**Source material:**
__________
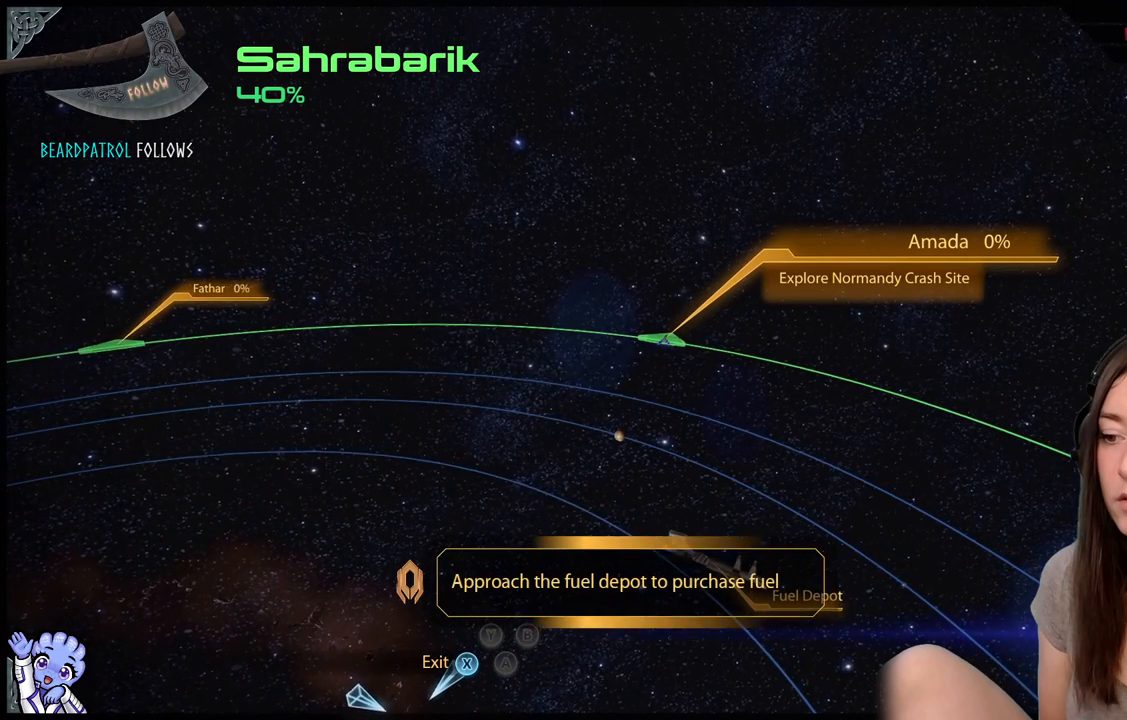
{"buttons": [], "left_stick": "center", "right_stick": "center", "events": []}
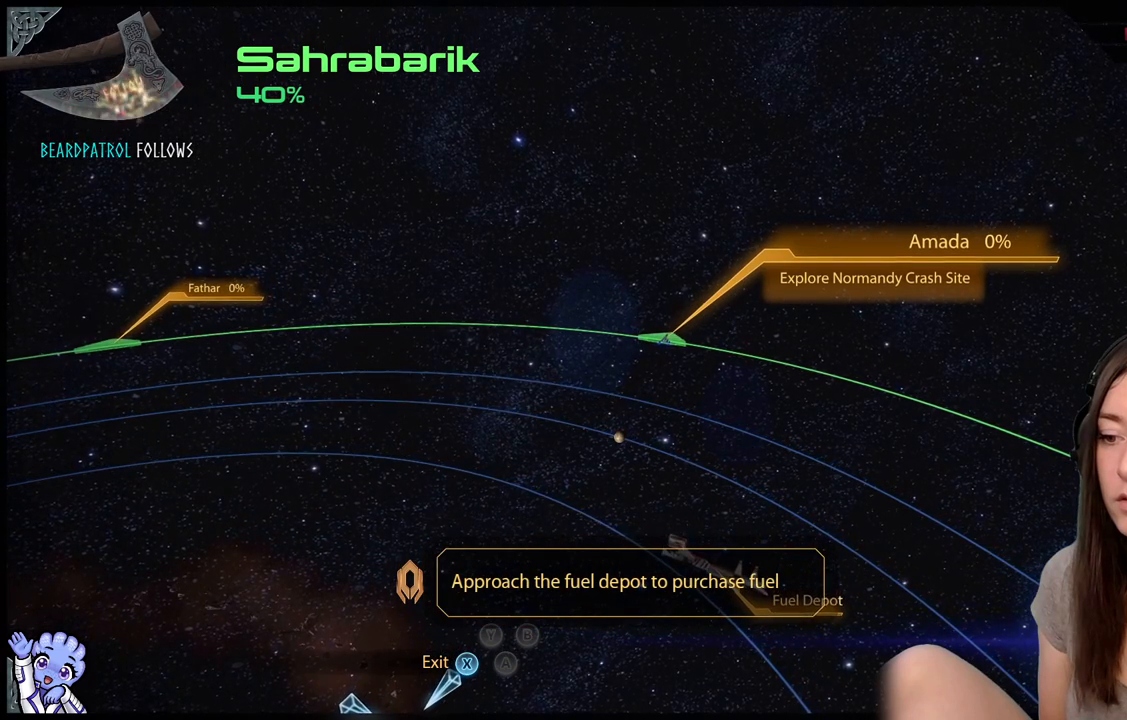
{"buttons": [], "left_stick": "center", "right_stick": "center", "events": []}
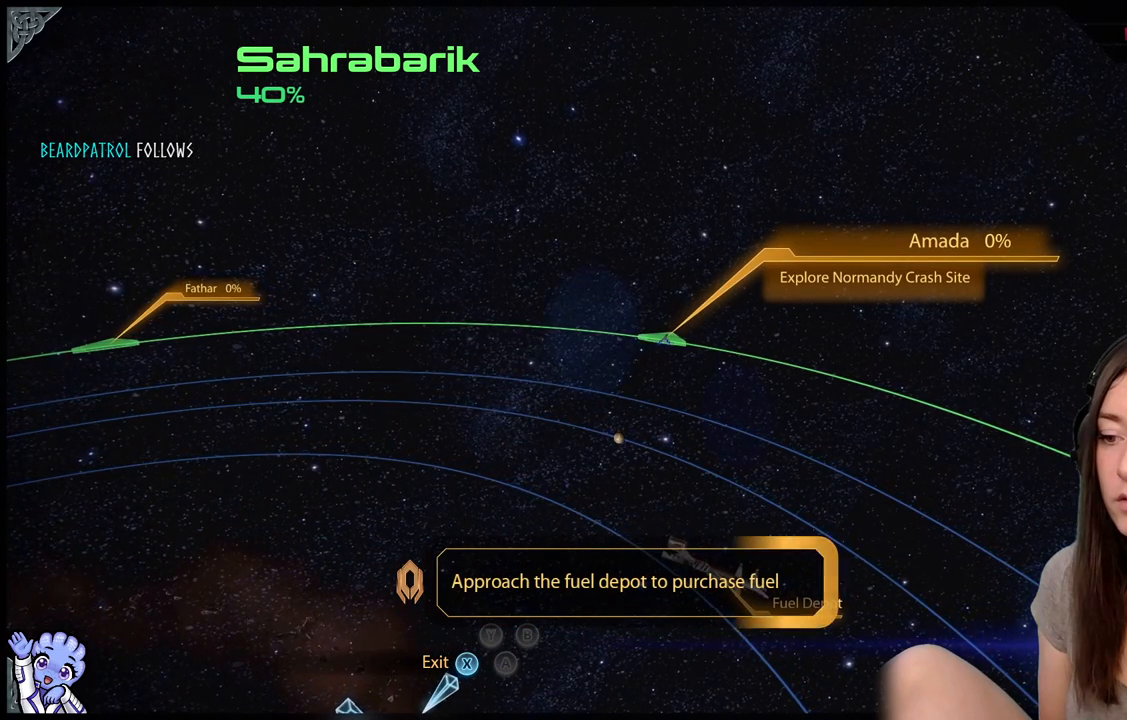
{"buttons": [], "left_stick": "center", "right_stick": "center", "events": []}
__________
**What the task asks:** Copy the whole listing exactly, excluding the pictures in it.

**Exercise solution:**
{"buttons": [], "left_stick": "center", "right_stick": "center", "events": []}
{"buttons": [], "left_stick": "center", "right_stick": "center", "events": []}
{"buttons": [], "left_stick": "center", "right_stick": "center", "events": []}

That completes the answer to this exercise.